◆ **Exercise 1**:
Answer these questions using the Healthwatch release notes:
(a) What server name do all the exporters now use?
(b) Which Grafana version does this release bring?
(c) With what tag are the alerts triggered by the incorrectly populated Usage Service Dashboard marked?
◆ **Exercise 2**:
Carry on the Healthwatch release notes from their last sentence.

Healthwatch Release Notes

Warning: The Healthwatch tiles are currently in beta and are intended for evaluation and test purposes only. Do not use this product in a production environment.

v2.0.3 (beta)

Release Date: July 10, 2020

Breaking Changes:
  • The server name of all the exporters are changed to hwexporter. If you are setting up scrape config to those exporters, the scrape config needs to be updated.
  • The cert expiration exporter is now moved to TAS for VMs and TKGi Exporter tiles, instead of in the Healthwatch tile. If you are setting up scrape config to those exporters, the scrape config needs to be updated.

Features

New features and changes in this release:

  • Grafana 7.0

  • Downsize the exporter VMs to better utilize the resource.

Security Fixes

This release includes the following security fix:

  • Remove extraneous logging in certain components that would log sensitive information under certain configuration.

Resolved Issues

This release includes the following fixes:

  • Healthwatch Exporter for PKS now includes metrics to populate BOSH Director Health dashboard properly.

  • Fix a query on Tanzu Application Service SLO dashboard.

  • Healthwatch SLO populate correct exporter metrics depends on whether TAS for VMs or TKGi dashboard selected.

  • Various dashboard fixes.

Known Issues

  • When Healthwatch is installed with TAS for VMs versions v2.7.17 and earlier patches, v2.8.11 and earlier patches, or v2.9.5 and earlier patches, the Usage Service Dashboard will not be populated correctly and will trigger alerts tagged with usage_service_app_usage_event_cc_lag_seconds. One workaround is to pause reporting these alerts by opening Grafana -> Alerting -> Alert rules, and pause the corresponding alerts.

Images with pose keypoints
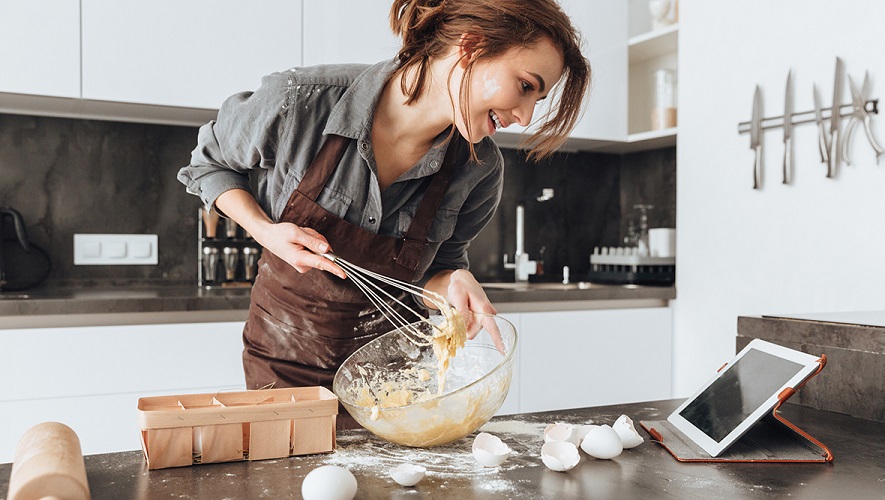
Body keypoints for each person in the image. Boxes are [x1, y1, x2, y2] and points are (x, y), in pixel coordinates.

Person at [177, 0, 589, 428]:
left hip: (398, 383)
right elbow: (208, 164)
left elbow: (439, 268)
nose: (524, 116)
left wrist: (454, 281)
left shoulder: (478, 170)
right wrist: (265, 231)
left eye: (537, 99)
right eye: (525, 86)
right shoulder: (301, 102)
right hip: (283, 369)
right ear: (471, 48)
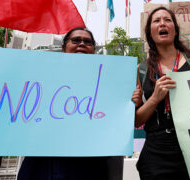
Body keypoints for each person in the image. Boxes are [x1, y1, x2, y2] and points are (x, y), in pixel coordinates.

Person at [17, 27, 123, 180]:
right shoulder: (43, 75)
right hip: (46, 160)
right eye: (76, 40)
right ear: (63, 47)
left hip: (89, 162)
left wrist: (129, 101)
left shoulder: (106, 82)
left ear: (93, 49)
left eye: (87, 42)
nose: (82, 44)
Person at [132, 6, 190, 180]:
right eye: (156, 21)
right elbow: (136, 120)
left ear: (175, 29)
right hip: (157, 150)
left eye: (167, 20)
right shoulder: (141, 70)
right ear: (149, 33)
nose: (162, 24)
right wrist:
---
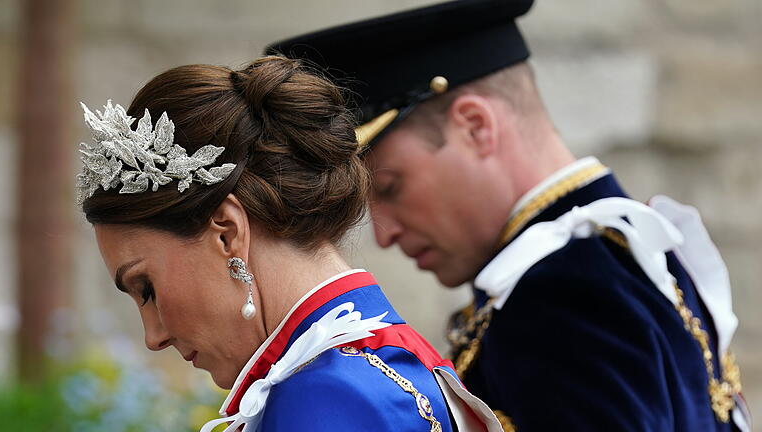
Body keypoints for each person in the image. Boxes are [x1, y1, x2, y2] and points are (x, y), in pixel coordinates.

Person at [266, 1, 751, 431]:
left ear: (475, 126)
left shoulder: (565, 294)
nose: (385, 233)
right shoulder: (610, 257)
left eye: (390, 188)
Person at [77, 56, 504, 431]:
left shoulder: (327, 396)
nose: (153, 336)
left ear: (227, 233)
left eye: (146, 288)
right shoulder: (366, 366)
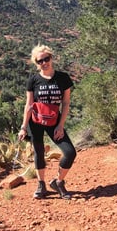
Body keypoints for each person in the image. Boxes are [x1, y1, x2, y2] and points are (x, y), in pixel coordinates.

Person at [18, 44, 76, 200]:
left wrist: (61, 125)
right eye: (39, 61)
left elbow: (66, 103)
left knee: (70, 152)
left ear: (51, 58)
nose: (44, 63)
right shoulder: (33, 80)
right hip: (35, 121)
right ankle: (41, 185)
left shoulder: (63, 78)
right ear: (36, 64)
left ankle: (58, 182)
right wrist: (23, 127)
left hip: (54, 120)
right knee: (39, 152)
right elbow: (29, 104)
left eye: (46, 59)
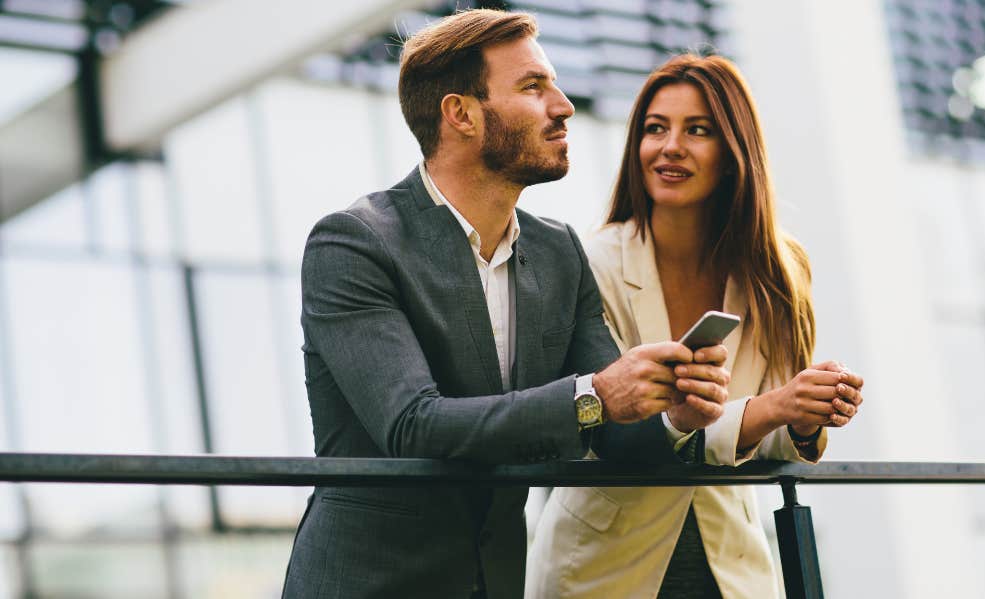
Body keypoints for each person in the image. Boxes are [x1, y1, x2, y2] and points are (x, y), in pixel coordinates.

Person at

◆ **Task output 1**:
(a) hwexporter
(b) Grafana 7.0
(c) usage_service_app_usage_event_cc_lag_seconds

◆ **Task output 2**:
  • When PKS cluster discovery is used with PKS deployed on vSphere NSX-T, the load balancer created by NSX-T does not have all the ports open that are required for PKS Cluster Discovery to scrape from on demand K8s clusters correctly. One workaround is to manually modify the load balancer through the NSX-T Manager API to open up these ports: 10200, 10251, 10252, and 8443.

    To open the ports:

    1. Fetch the list of virtual servers:

      curl -u 'NSX-T-USERNAME:NSX-T-PASSWORD' \
        "https://NSX-MGR/api/v1/loadbalancer/virtual-servers" | jq .`
      

      Where NSX-T-USERNAME:NSX-T-PASSWORD is the username and password for logging into the NSX-T console.

    2. In the output, look for the JSON array item that has the display_name starting with lb-pks and ending with virtual-server and copy the id field.

    3. Fetch the current configuration for the load balancer:

      curl -u 'NSX-T-USERNAME:NSX-T-PASSWORD' \
        https://NSX-MGR/api/v1/loadbalancer/virtual-servers/VIRTUAL-SERVER-UUID`
      

      Where:

      • NSX-MGR is the IP/FQDN of your NSX-T console.
      • VIRTUAL-SERVER-UUID is the unique ID that identifies the Load Balancer.
    4. Save the JSON that is returned by this command to a file.

    5. Modify that JSON to include the additional ports:

      {
          "...": "...",
          "ports": [
              "8443",
              "10200",
              "10251",
              "10252"
          ],
          "...": "..."
      }
      
    6. Do a PUT to the API to update the virtual server:

      curl -X PUT -u 'NSX-T-USERNAME:NSX-T-PASSWORD' \
        https://NSX-MGR/api/v1/loadbalancer/virtual-servers/VIRTUAL-SERVER-UUID \
        -H 'X-Allow-Overwrite: true' -H 'Content-type: Application/json' \
        -d 'MODIFIED-JSON-DATA'
      

      Where MODIFIED-JSON-DATA contains the additional ports you want to add.

  • When PKS cluster discovery is used with PKS deployed on vSphere NSX-T, there is a load balancer created by NSX-T, and that obscures the fact that there are multiple k8s masters. It will be lower than the actual count, depending on how many load balancers there are.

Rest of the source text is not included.